Tips for Actors Working in Film & TV

During the whole month of May, we facilitated 1:1 CV Surgery Sessions for Mandy members with some of the industry’s top casting directors. During these sessions, Mandy members received advice on their careers to ensure they are as equipped as possible to take on their next acting job or audition.

The casting directors we partnered with have cast incredible TV & Film productions in the UK and internationally. Our talented members have shared tips from the CDs - below you can read about their career highlights and some of their top tips:

Aisha has over a decade of experience casting film & TV projects, including The Impossible, Black Mirror and Peaky Blinders. She was recently nominated for a British Independent Film Award for Best Casting. 

Aisha's top tips:

  • Make sure you fine-tune your Mandy account. This includes ensuring that credits, headshots and skills are up to date and carefully selected. 
  • Interpret and understand the script in detail, making sure you have fun performing it. 
  • Use common sense, contact people the way you want to be contacted. 
  • Identify what casting directors you want to contact and send them a brief email with your experience.

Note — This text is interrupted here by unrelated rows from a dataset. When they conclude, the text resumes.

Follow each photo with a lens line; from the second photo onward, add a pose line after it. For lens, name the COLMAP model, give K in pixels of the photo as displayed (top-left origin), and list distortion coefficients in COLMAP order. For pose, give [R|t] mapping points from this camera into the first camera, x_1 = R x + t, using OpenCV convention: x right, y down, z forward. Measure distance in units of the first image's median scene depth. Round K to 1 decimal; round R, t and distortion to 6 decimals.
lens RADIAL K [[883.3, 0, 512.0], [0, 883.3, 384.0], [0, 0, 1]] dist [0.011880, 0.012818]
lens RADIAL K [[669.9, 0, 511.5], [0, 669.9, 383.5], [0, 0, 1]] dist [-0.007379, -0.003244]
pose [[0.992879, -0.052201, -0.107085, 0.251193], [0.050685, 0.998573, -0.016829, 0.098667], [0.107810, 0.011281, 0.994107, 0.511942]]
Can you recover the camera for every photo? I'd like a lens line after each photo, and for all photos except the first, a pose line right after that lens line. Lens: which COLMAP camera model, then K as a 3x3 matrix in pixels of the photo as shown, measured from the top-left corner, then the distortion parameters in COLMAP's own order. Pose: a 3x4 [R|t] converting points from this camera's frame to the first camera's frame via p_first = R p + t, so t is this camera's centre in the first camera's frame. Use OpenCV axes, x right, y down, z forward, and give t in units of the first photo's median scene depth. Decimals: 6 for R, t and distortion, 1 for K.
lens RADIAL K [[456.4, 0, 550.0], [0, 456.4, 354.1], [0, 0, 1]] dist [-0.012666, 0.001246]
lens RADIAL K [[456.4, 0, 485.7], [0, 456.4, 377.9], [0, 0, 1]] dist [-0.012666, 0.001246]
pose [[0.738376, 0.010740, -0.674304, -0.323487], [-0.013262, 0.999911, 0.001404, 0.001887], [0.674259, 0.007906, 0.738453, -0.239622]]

Ceri has worked in casting across TV, Film, Theatre & Commercial projects and has cast huge productions, including Louis Wain, starring Benedict Cumberbatch and Claire Foy. 

Ceri's top tips:

  • Keep showreels simple - two or three scenes of most recent work, not longer than three minutes, no need for musical montages or fast cuts.
  • It is ok to offer a couple of takes for a self tape, providing they are suitably different. It’s also ok to stage a scene in an appropriate location if the script asks for it, but otherwise a plain background is good. 
  • It doesn’t matter if you only have a 30 second showreel. A concise and quality showreel is better than one that is long but lacking in quality.

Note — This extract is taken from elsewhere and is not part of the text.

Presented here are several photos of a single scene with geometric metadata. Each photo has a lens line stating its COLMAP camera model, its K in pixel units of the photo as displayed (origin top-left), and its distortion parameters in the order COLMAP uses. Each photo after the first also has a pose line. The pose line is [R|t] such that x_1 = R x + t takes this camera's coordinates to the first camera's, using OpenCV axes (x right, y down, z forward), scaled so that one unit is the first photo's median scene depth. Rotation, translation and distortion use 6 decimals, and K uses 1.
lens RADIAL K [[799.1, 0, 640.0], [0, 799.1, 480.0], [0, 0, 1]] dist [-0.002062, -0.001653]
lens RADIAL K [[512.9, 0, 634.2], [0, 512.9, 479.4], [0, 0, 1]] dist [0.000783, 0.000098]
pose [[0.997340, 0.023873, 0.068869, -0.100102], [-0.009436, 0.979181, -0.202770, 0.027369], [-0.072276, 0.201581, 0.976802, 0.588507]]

Sarah has over a decade of experience and has cast renowned TV & film projects, including Alfonso Cuaron’s Children of Men. She has also cast a number of well-known TV series for the BBC and ITV. 

Sarah's top tips:

  • Don’t overcomplicate scenes, set clear intentions and be truthful to the character. 
  • Have conversations with your agent about your submissions, career goals and who you’d like to get in the room with. 
  • Sit on your hands when rehearsing/doing self tapes to find stillness and limit extraneous movement. 
  • Loosen up and go with it in an audition, push it further than you think.

Lizzie has years of industry experience and has cast renowned TV and film productions, including Outlander, Mission Impossible 5 and Straight Outta Compton. 

Lizzie's top tips:

  • Keep your CV as up to date as possible as the more experience, the better. 
  • Make your CV tell as much information as it can: Were you a lead? How long did you train? 
  • Your CV really, really matters. No holes, be honest, the piece of information you think is unimportant might get you your first TV audition. Make it tell a good story for you.

Carl is one of London’s most in demand headshot photographers and has cast and produced incredible film & TV projects, including Mad Dogs. 

Carl's top tips:

  • Make sure your headshots show your range.
  • Do your research before getting a new headshot. Look online for ideas on specific shots before getting any done. Take control of the session.
  • Read Carl's headshot advice sheet.

Laura’s work has spanned the UK and USA and she has cast incredible projects. Most recently, the film 'Up There', which won the main prize at the Santa Barbara Film Festival in California. 

Laura's top tips:

  • Reach out and arrange meetings with not only CDs but other industry professionals. Find out who is casting what and where and contact accordingly.
  • Do your research, get to know the casting directors who are casting the very work you would like to do. 
  • Use this time to write to casting directors and arrange zoom meetings if possible.

Hayley has cast incredible TV productions across the UK including, Holby City, Doctors, Casualty, Nickelodeon's Goldie’s Oldies. 

Hayley's top tips:

  • Don't throw all your material at CDs in one email. Have an intention and offer focused and relevant channels for them to explore what you're offering.
  • Get straight to the material that best showcases your acting ability in a showreel, not delaying the action with montages and scenes which aren't best for your casting type. 
  • Just because there are not immediate results of your labour, it does not mean you’re not being pointed in the right direction. 
  • Know what productions you want to work on, research who's behind them and reach out - they're probably not just going to pull you in out of the blue.